Erstmals indigene Kandidatin bei Präsidentschaftswahl 2018

Bei der Präsidentschaftswahl am 1. Juli kommenden Jahres schicken Mexikos Indios erstmals eine eigene Kandidatin ins Rennen. Könnte das ein Lichtblick sein für diese indigene Gemeinschaft, für die Zukunft von María und all den anderen Kindern, die sich fröhlich auf den Bänken vor Mariano drängeln?
Mariano Moreno, Gemeindeleiter der Dorfes "Centro Triaquil" glaubt, dass die mexikanische Regierung nichts für die Indigenen tut.
Mariano Moreno, Gemeindeleiter der Dorfes "Centro Triaquil" glaubt, dass die mexikanische Regierung nichts für die Indigenen tut.© Deutschlandradio / Isabella Kolar
"Von den Reformen, die die Regierung angeblich für die indigene Bevölkerung gemacht haben will, haben wir bisher noch nichts bemerkt. Im Gegenteil, uns geht es immer schlechter. Jetzt sind zum Beispiel die Kosten für die Elektrizität, für das Licht gestiegen und wir sind zu der zuständigen Behörde gegangen, um uns zu beschweren. Wir sind zwar zu den letzten Wahlen im Jahr 2015 gegangen, haben aber ein Null Votum abgeben, alles durchgestrichen, um zu zeigen, dass wir dieses parteipolitische System nicht unterstützen. Unsere indigene Kandidatin für die Wahl im kommenden Jahr, María de Jesús Patricio, haben wir am 15. Oktober hier in Chiapas getroffen, 80.000 Leute waren bei ihrer Veranstaltung. Wir haben ihr unsere Situation und Nöte geschildert.
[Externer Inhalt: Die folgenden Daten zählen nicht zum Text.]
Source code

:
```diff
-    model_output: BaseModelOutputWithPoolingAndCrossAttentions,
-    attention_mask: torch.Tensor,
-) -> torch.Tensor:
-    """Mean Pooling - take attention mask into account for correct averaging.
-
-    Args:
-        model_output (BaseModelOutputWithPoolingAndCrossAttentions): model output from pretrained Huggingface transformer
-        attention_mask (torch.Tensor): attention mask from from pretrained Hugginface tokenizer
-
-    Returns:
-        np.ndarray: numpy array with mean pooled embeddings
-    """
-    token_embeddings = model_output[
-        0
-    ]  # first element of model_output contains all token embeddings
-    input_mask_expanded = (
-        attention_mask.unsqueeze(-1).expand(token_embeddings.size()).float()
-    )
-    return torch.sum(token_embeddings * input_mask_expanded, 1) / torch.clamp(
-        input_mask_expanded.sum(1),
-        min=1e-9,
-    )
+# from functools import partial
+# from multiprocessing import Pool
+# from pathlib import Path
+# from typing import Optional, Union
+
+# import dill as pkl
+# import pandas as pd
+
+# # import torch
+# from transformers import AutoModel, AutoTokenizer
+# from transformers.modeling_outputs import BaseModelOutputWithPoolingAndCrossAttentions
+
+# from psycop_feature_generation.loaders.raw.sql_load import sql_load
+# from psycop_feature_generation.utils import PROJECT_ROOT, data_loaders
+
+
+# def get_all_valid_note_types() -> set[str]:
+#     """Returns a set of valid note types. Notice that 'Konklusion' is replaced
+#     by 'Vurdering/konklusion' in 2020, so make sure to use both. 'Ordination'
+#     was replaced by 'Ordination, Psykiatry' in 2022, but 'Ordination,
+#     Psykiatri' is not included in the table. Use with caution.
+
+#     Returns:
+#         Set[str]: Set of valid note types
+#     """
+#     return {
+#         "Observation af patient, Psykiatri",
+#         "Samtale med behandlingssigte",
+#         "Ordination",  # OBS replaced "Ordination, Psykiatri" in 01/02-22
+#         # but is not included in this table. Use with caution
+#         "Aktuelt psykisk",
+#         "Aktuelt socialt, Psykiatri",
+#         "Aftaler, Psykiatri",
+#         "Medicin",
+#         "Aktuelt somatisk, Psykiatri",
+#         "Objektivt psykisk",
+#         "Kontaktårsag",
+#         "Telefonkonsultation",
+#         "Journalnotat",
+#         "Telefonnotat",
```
Wir wollen, dass sie etwas für uns tut und wir wollen sie unterstützen."
Auch die Zapatistischen Streitkräfte der Nationalen Befreiung EZLN unterstützen die Kandidatur der 57-jährigen Ärztin María de Jesús Patricio Martínez. Die Rebellen der linken Guerillabewegung hatten Anfang 1994 zu den Waffen gegriffen und in Chiapas mehrere Ortschaften besetzt. Der Aufstand wurde später niedergeschlagen. Einige Gemeinden der Region werden aber noch immer von Räten unter der Führung der EZLN regiert. Ihr Ziel bis heute: die Verbesserung der Lage der indigenen Bevölkerung im Land. Wie sagte María Martínez, die neue Hoffnungsträgerin der Indigenen in Mexiko, bei ihrer Einschreibung im Wahlamt in Mexiko-Stadt:
"Sie haben uns viele Steine in den Weg gelegt. Sie glauben, dieses System sei nur für die da oben, nicht für uns Arbeiter und schon gar nicht für die indigenen Gemeinschaften. Aber heute haben wir den ersten Schritt gemacht."
Ein erster kleiner Schritt für die große María. Und vielleicht ein ganz großer für die Kleine. Später einmal. Denn das Kind hat jetzt erst mal Hunger. Es gibt Hühnchen mit Gemüse und Reis. Die Zeit bleibt nicht stehen, auch im Dorf "Centro Triaquil" mitten im grünen Dschungel von Chiapas im Südosten Mexikos.

Die Recherche-Reise nach Mexiko wurde unterstützt von Adveniat, dem Lateinamerika-Hilfswerk der Katholiken in Deutschland.